Orange County Fire Authority Wants Rescued Teen Hikers To Pay Up
SANTA ANA (CBSLA.com) — The Orange County Fire Authority has decided that two teens rescued from the mountains of Trabuco Canyon are liable for costs to bring them to safety.
The rescue cost the agency an estimated $55,000 in manpower and overtime.
Authorities said the teens got lost because they admitted to taking hallucinogenic drugs before they got hopelessly lost and stranded for several days.
Attorneys for the OCFA filed a legal brief Wednesday arguing that under a victim’s rights law the agency is entitled to recover costs.
The case was filed against 19-year-old Nic Cendoya and 18-year-old friend Kyndall Jack. He is charged with possessing 497 milligrams of methamphetamine, found in the car that he drove up to the mountain before getting lost Easter Sunday night.
“We’re asking for restitution of the $55,000 we incurred in rescuing Nic Cendoya,” said OCFA Division Chief Kris Concepcion. “The reason we feel we’re entitled to it is we’re arguing OCFA is a victim under Marsy’s Law.”
The agency’s attorneys argue in the brief that the two admitted to ingesting hallucinatory drugs before and during the hike and that they experienced hallucinations while they were lost, Concepcion said.
“People have got to be careful. It is not a victimless crime as some people might think, because it caused a great deal of not just cost, but as you know, it resulted in injuries to a couple of people while they were out looking for Nic Cendoya,” Concepcion said. “If it weren’t for his criminal activity we wouldn’t be doing that.”
Nick Papageorge’s, a 20-year-old volunteer who helped in the search, is also using Marsy’s Law to seek financial compensation. Injured during the search, back surgery and a weeklong hospital stay cost about $350,000.

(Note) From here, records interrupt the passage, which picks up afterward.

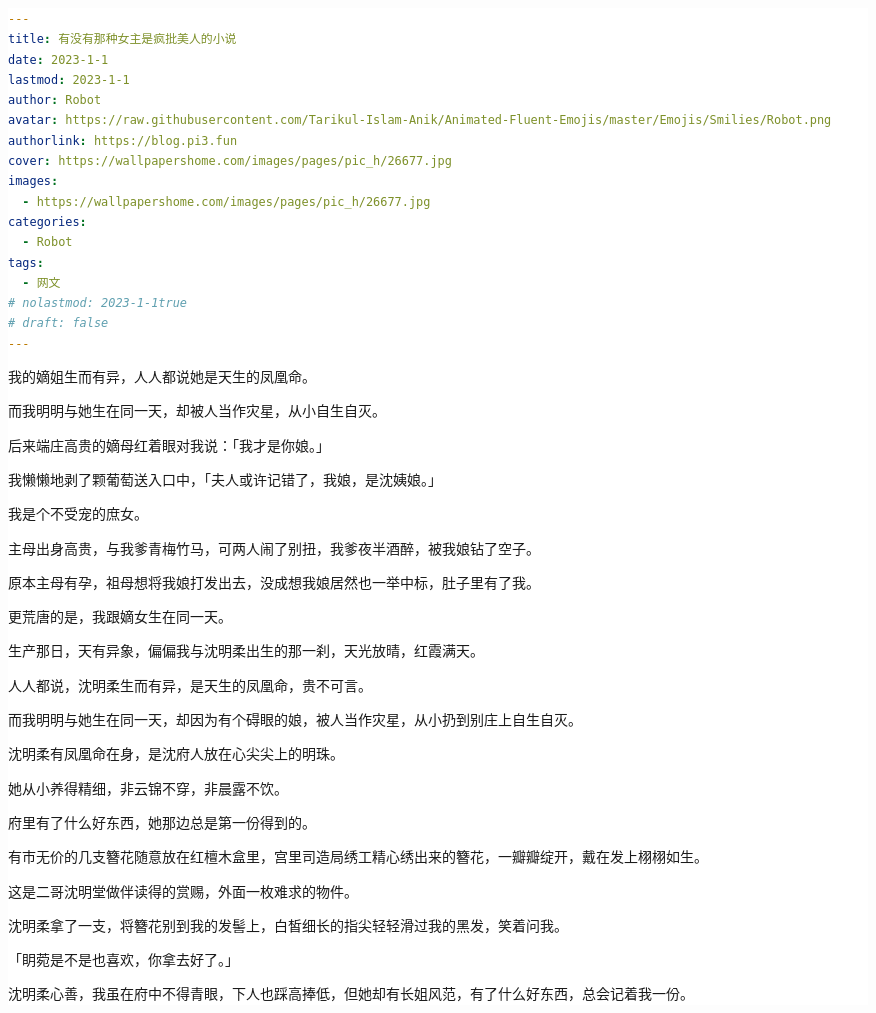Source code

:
 ```yaml
---
title: 有没有那种女主是疯批美人的小说
date: 2023-1-1
lastmod: 2023-1-1
author: Robot
avatar: https://raw.githubusercontent.com/Tarikul-Islam-Anik/Animated-Fluent-Emojis/master/Emojis/Smilies/Robot.png
authorlink: https://blog.pi3.fun
cover: https://wallpapershome.com/images/pages/pic_h/26677.jpg
images:
  - https://wallpapershome.com/images/pages/pic_h/26677.jpg
categories:
  - Robot
tags:
  - 网文
# nolastmod: 2023-1-1true
# draft: false
---
```




我的嫡姐生而有异，人人都说她是天生的凤凰命。

而我明明与她生在同一天，却被人当作灾星，从小自生自灭。

后来端庄高贵的嫡母红着眼对我说：「我才是你娘。」

我懒懒地剥了颗葡萄送入口中，「夫人或许记错了，我娘，是沈姨娘。」

我是个不受宠的庶女。

主母出身高贵，与我爹青梅竹马，可两人闹了别扭，我爹夜半酒醉，被我娘钻了空子。

原本主母有孕，祖母想将我娘打发出去，没成想我娘居然也一举中标，肚子里有了我。

更荒唐的是，我跟嫡女生在同一天。

生产那日，天有异象，偏偏我与沈明柔出生的那一刹，天光放晴，红霞满天。

人人都说，沈明柔生而有异，是天生的凤凰命，贵不可言。

而我明明与她生在同一天，却因为有个碍眼的娘，被人当作灾星，从小扔到别庄上自生自灭。

沈明柔有凤凰命在身，是沈府人放在心尖尖上的明珠。

她从小养得精细，非云锦不穿，非晨露不饮。

府里有了什么好东西，她那边总是第一份得到的。

有市无价的几支簪花随意放在红檀木盒里，宫里司造局绣工精心绣出来的簪花，一瓣瓣绽开，戴在发上栩栩如生。

这是二哥沈明堂做伴读得的赏赐，外面一枚难求的物件。

沈明柔拿了一支，将簪花别到我的发髻上，白皙细长的指尖轻轻滑过我的黑发，笑着问我。

「眀菀是不是也喜欢，你拿去好了。」

沈明柔心善，我虽在府中不得青眼，下人也踩高捧低，但她却有长姐风范，有了什么好东西，总会记着我一份。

Papageorge says he had titanium screws put in his back after he fell about 110 feet off a cliff .
Cendoya is due to be arraigned July 12, when it is also expected the judge in the case will consider the Marsy’s Law claims.
At issue is whether Cendoya is legally required to pay restitution to either the fire authority or Papageorge.
Cendoya is eligible for a drug diversion program, and if he completes the program successfully, it would prevent Papageorge from seeking compensation, according to Deputy District Attorney Brock Zimmon.
Orange County officials estimate it cost more than $160,000 to rescue Cendoya and Jack. They cannot seek compensation because the law that would have allowed them to sue expired in 1999.
Orange County supervisors have approved a draft of a bill they want Assemblyman Don Wagner, R-Tustin, to sponsor that would again allow county officials to seek compensation for similar incidents.